L’éveil. La nuit me dépose. Encore flou, le silence demeure. Puis l’arche se dessine, la politesse des lieux m’accueille en diligence. Déjà tu es là.
Le lit me laisse aller, m’accompagne un instant, me caresse les mollets de son velours massif. La moquette me transporte. Et la douceur t’invoque, brusquement, sur ma peau.
Bientôt, l’eau me reçoit dans sa chaleur discrète. Elle me parle au pinceau, sous l’étreinte engageante de son intimité ; et c’est toi qui m’appelle au dehors de sa voix.
Puis les mets me retrouvent. Sur la table honorée, tous m’invitent au dialogue d’une langue abondante, au service ciselé. Et ta bouche s’ouvre alors dans chacun des échanges.
La lourde porte en bois, qui me protège encore, me garde son respect. Elle veille mes initiales. Son salut m’encourage, m’envoie d’une main amie dans l’ardeur journalière. Tu es proche, maintenant.
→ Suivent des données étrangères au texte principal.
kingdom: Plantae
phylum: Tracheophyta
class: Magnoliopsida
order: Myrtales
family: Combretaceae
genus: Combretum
Sur le flanc de la pierre dans leurs carreaux vernis, les parures alors, m’attirent et m’observent. Elles me flattent d’un éclat délicat, franc, bleu, me sourient, m’apprivoisent, n’aspirent qu’à me séduire. L’incitation est pure, l’obligeance confortable ; elles m’enlèvent un instant au trouble populaire, et la boutique m’avale. Et le collier triomphe, m’accroche à son destin pour quitter le repaire. Et soudain, c’est la peau de ton cou dans ma poche, dans ma main.
Sur quelques mètres enfin, les restaurants m’honorent de leurs promesses. Leurs cartes m’apostrophent, me courtisent en termes choisis ; elles veulent me ravir aux solitudes futures. Mais derrière leurs aimables adresses, la tienne, seule me saisit.
Enfin, tu apparais.
Chaque jour me mène à toi, dans le contraste effroyable de nos vies.
Tu dors sur le béton, emmitouflée, trônant dans tes sacs sous le M en néon.
Tu sens que je sers dans ma poche le bijou, presse le pas, lève le regard.
Tu sais que j’abolis l’instant.
Toi, l’image que je replie pour accepter mon innocence.